Susan was born with cerebral palsy. Yet she graduated from UA with a degree in marriage and family counseling. (She lifts her arms slightly and sings a glimpse of the UA pride song: "Bear Down Arizona, bear down!" And says, "I don't really do the arm lift thing.") Call that graduation near impossible. It's impossible for her to land a job in her chosen field too. She interviews. No one hires her. Not ever. I ask why. She answers only with a slight bristle, and a look that says this: Hey, I'm in a wheelchair, I suffer from cerebral palsy. No one wants to chance a woman like me.
No, her life has not been happy. Not by any traditional measurement anyway. We talk about that. But first she says, "I learned a long time ago that I can't be bitter. Count your blessings every day. What's the point of being bitter?"
She weighed 2 pounds, 14 ounces at birth. ("I was a teeny baby; dropped on my head once too.") She was the sixth of seven children in 1961, five of whom died of natural causes before she was born. Her younger brother, Harry, the only sibling she ever knew, lived to be all of 8 years old. Bad lungs got him. Talking about him is the one time she winces: "Harry's in my heart," she says.
By 1970, all of her siblings were gone. Her parents called her the miracle child.
"I was fortunate I was born in 1961, health care had advanced in a short time. Still, by all accounts I shouldn't be here. I've had so many surgeries in my life. I was even hit by a car at UA."
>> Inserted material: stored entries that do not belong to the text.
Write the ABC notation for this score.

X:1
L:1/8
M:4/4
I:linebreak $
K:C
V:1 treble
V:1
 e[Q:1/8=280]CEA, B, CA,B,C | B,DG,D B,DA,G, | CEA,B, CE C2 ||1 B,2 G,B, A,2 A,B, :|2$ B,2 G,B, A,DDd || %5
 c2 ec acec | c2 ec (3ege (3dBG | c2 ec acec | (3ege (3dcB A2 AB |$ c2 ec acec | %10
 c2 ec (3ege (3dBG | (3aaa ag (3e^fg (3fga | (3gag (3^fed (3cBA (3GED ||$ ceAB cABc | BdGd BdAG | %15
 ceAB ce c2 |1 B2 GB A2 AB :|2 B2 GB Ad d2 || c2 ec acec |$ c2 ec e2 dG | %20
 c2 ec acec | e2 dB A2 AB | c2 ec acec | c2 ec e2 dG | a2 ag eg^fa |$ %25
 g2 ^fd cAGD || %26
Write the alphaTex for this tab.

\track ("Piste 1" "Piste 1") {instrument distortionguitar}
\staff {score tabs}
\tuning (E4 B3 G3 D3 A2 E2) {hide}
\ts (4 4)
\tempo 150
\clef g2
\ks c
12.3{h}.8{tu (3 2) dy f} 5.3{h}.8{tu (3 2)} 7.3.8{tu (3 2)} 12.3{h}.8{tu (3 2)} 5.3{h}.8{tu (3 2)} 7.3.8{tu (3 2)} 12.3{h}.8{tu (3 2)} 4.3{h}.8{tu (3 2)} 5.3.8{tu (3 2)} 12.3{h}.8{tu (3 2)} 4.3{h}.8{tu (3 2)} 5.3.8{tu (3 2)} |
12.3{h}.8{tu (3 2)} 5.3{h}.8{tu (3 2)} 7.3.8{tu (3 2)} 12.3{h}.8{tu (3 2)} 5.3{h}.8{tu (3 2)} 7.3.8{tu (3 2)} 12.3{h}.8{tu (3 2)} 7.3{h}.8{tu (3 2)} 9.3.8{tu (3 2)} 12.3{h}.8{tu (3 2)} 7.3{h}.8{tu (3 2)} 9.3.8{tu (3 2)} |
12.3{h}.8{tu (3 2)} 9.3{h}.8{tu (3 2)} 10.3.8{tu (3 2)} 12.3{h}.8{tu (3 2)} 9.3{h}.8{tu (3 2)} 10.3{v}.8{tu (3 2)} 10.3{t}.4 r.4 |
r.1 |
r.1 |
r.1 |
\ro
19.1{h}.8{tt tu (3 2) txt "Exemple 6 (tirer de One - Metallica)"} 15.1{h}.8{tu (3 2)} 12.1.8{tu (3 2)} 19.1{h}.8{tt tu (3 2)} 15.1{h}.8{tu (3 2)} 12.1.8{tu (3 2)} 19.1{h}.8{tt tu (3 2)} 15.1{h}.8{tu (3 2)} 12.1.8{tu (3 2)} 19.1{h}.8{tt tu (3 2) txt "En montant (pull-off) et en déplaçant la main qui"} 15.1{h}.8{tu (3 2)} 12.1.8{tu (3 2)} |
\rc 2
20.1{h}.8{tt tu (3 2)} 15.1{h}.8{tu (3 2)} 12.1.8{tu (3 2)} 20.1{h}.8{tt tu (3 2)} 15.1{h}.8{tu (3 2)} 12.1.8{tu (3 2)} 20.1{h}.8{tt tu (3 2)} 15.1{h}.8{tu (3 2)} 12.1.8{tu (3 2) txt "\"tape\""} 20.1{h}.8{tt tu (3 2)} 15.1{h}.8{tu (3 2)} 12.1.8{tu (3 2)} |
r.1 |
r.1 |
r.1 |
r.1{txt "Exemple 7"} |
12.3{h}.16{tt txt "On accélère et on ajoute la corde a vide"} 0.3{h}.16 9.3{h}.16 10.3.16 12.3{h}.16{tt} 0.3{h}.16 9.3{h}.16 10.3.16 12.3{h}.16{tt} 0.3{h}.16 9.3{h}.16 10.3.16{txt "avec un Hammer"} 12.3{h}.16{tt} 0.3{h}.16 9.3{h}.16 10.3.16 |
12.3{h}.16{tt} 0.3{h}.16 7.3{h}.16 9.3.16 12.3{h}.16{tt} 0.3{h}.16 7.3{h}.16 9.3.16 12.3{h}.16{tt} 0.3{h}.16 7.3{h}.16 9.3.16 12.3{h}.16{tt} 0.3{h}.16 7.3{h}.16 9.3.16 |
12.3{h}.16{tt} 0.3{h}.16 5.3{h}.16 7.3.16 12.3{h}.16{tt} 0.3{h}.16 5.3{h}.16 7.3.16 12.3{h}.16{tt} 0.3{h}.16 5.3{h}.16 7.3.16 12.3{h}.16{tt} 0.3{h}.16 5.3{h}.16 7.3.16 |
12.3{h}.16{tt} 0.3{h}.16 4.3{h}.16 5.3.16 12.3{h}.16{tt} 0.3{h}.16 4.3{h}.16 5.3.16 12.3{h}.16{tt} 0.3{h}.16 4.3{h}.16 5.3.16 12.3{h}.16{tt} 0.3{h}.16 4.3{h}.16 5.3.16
Still, death was everywhere after the family moved to Tucson from San Bernardino, California, when she was young. Her dad, a vet Marine sergeant who served in Korea and 'Nam, died in 1990, in Israel, working for General Electric. He was only in his 50s. Not until dad died could Susan talk about her six deceased brothers and sisters.
She'd spend her pre-high school days in self-contained classrooms filled with children with disabilities. She'd make friends only to see them die. "You go home on Friday and Johnny would be there and then you come in on Monday he'd be gone."
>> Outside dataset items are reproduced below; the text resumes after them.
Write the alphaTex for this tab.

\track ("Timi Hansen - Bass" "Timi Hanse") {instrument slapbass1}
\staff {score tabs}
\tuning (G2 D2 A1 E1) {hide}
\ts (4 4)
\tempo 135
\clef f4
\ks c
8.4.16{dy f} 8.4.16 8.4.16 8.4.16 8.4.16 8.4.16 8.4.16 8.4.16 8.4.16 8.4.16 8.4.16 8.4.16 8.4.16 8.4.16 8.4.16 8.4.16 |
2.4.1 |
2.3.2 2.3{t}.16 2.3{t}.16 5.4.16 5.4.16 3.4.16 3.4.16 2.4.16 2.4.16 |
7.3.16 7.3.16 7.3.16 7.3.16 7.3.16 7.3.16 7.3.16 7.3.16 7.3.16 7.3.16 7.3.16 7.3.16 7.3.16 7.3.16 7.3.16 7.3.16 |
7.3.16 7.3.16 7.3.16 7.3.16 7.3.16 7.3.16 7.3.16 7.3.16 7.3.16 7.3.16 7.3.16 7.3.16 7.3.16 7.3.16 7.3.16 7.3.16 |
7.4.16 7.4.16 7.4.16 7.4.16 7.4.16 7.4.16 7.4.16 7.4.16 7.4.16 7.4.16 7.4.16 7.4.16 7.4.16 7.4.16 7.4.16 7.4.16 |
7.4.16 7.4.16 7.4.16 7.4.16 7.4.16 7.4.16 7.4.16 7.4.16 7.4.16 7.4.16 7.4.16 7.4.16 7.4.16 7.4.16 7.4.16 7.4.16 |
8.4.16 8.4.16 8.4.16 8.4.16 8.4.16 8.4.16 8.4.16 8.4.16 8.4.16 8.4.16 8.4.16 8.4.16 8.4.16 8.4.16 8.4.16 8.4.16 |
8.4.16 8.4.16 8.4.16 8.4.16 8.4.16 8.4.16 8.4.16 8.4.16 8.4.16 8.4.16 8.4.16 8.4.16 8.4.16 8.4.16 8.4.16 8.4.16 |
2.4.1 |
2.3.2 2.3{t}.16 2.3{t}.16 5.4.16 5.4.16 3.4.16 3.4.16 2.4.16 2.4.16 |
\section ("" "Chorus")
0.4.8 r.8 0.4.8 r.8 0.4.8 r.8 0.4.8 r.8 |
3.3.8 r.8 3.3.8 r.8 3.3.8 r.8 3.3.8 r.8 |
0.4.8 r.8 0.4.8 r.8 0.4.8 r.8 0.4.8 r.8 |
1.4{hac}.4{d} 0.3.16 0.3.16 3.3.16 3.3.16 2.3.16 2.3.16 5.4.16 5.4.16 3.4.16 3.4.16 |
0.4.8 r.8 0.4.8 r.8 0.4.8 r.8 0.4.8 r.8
As a freshman in 1976 she was the first differently abled person to attend Catalina High School. She'd dress up like everyone else for social gatherings but wound up hiding behind the punchbowl while "everybody was having fun."
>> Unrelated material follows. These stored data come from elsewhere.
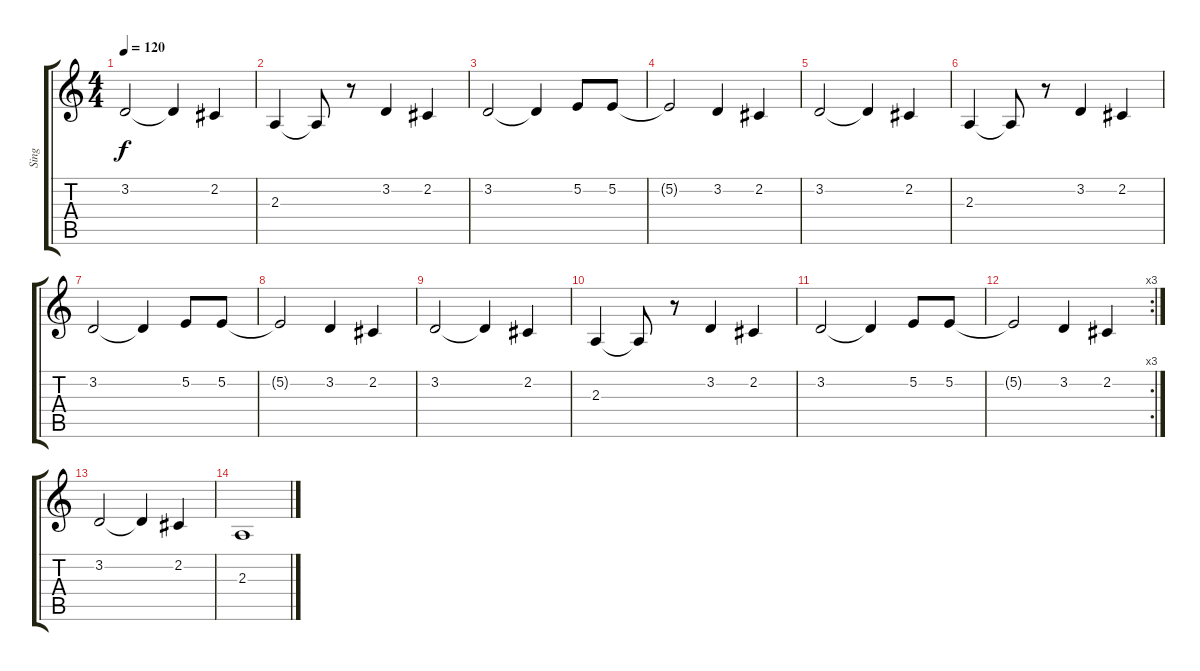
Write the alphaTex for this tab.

\track ("Sing" "Sing") {instrument harmonica}
\staff {score tabs}
\tuning (E4 B3 G3 D3 A2 E2) {hide}
\ts (4 4)
\tempo 120
\clef g2
\ks c
3.2.2{dy f} 3.2{t}.4 2.2.4 |
2.3.4 2.3{t}.8 r.8 3.2.4 2.2.4 |
3.2.2 3.2{t}.4 5.2.8 5.2.8 |
5.2{t}.2 3.2.4 2.2.4 |
3.2.2 3.2{t}.4 2.2.4 |
2.3.4 2.3{t}.8 r.8 3.2.4 2.2.4 |
3.2.2 3.2{t}.4 5.2.8 5.2.8 |
5.2{t}.2 3.2.4 2.2.4 |
3.2.2 3.2{t}.4 2.2.4 |
2.3.4 2.3{t}.8 r.8 3.2.4 2.2.4 |
3.2.2 3.2{t}.4 5.2.8 5.2.8 |
\rc 3
5.2{t}.2 3.2.4 2.2.4 |
3.2.2 3.2{t}.4 2.2.4 |
2.3.1
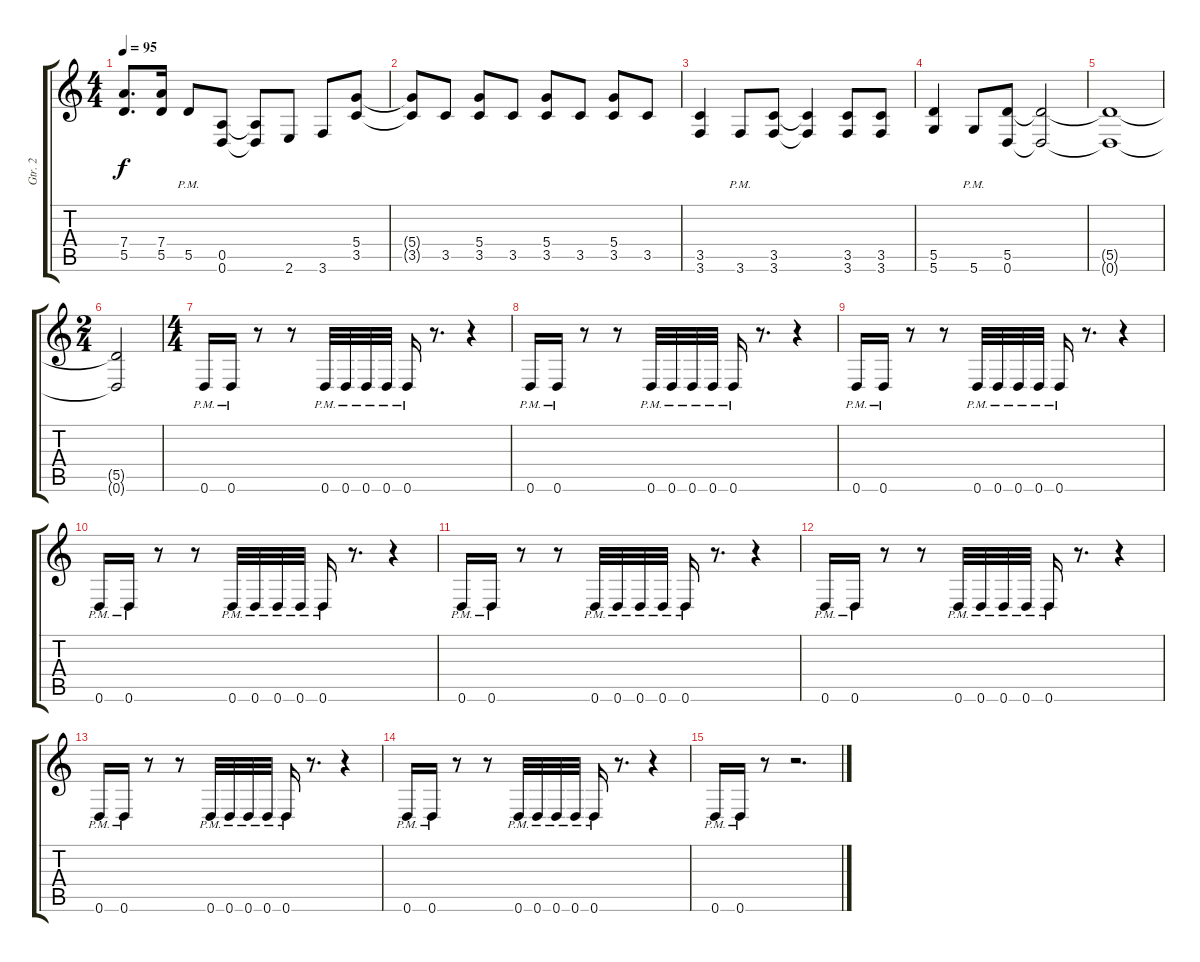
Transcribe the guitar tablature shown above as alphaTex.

\track ("Gtr. 2" "Gtr. 2") {instrument distortionguitar}
\staff {score tabs}
\tuning (E4 B3 G3 D3 A2 D2) {hide}
\ts (4 4)
\tempo 95
\clef g2
\ks c
(7.4 5.5).8{d dy f} (7.4 5.5).16 5.5{pm}.8 (0.5 0.6).8 (0.5{t} 0.6{t}).8 2.6.8 3.6.8 (5.4 3.5).8 |
(5.4{t} 3.5{t}).8 3.5.8 (5.4 3.5).8 3.5.8 (5.4 3.5).8 3.5.8 (5.4 3.5).8 3.5.8 |
(3.5 3.6).4 3.6{pm}.8 (3.5 3.6).8 (3.5{t} 3.6{t}).4 (3.5 3.6).8 (3.5 3.6).8 |
(5.5 5.6).4 5.6{pm}.8 (5.5 0.6).8 (5.5{t} 0.6{t}).2 |
(5.5{t} 0.6{t}).1 |
\ts (2 4)
(5.5{t} 0.6{t}).2 |
\ts (4 4)
0.6{pm}.16 0.6{pm}.16 r.8 r.8 0.6{pm}.32 0.6{pm}.32 0.6{pm}.32 0.6{pm}.32 0.6{pm}.16 r.8{d} r.4 |
0.6{pm}.16 0.6{pm}.16 r.8 r.8 0.6{pm}.32 0.6{pm}.32 0.6{pm}.32 0.6{pm}.32 0.6{pm}.16 r.8{d} r.4 |
0.6{pm}.16 0.6{pm}.16 r.8 r.8 0.6{pm}.32 0.6{pm}.32 0.6{pm}.32 0.6{pm}.32 0.6{pm}.16 r.8{d} r.4 |
0.6{pm}.16 0.6{pm}.16 r.8 r.8 0.6{pm}.32 0.6{pm}.32 0.6{pm}.32 0.6{pm}.32 0.6{pm}.16 r.8{d} r.4 |
0.6{pm}.16 0.6{pm}.16 r.8 r.8 0.6{pm}.32 0.6{pm}.32 0.6{pm}.32 0.6{pm}.32 0.6{pm}.16 r.8{d} r.4 |
0.6{pm}.16 0.6{pm}.16 r.8 r.8 0.6{pm}.32 0.6{pm}.32 0.6{pm}.32 0.6{pm}.32 0.6{pm}.16 r.8{d} r.4 |
0.6{pm}.16 0.6{pm}.16 r.8 r.8 0.6{pm}.32 0.6{pm}.32 0.6{pm}.32 0.6{pm}.32 0.6{pm}.16 r.8{d} r.4 |
0.6{pm}.16 0.6{pm}.16 r.8 r.8 0.6{pm}.32 0.6{pm}.32 0.6{pm}.32 0.6{pm}.32 0.6{pm}.16 r.8{d} r.4 |
0.6{pm}.16 0.6{pm}.16 r.8 r.2{d}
"It was tough. They wanted to lock me away and Mom said, 'She needs an education!' When they tell you that you're the first of your kind, and if you succeed it will allow other disabled kids to attend mainstream high school. That's a lot of pressure to put on a kid. And people look at you with disability and they think you're stupid. So I studied hard."
Susan's mother died in 2010, and that's when she became a Salvation Army bell ringer. (She's also an independent fragrance consultant, working for Gold Canyon Candles in Chandler, Arizona.)
"For me, this is about giving back," she says. "My mom would always say, the world will not accommodate to you, you have to accommodate to them."
This year she's rung the bell in front of Walgreens, Wal-Mart, and now this Bashes' at Kolb and Sunrise. Working every day until Christmas Eve. Ringing, soliciting donations. Her husband bell rings too, at different locations. He's an older gentleman, she says, a retired English brewery worker whom she met in a Tucson church. "He's like a living history book. His mother once led the Salvation Army band." She smiles, "He was the first person who I never felt disabled with."
Menaced by physical pain, she manages to "find joy by trying to make a difference every day. I always felt that I was here for a reason. Being born premature, with all the surgeries. Something kept me here." She tells of a woman she hugged earlier in the day: "She was crying. Her husband just died. It was her first Christmas without him. I just could understand."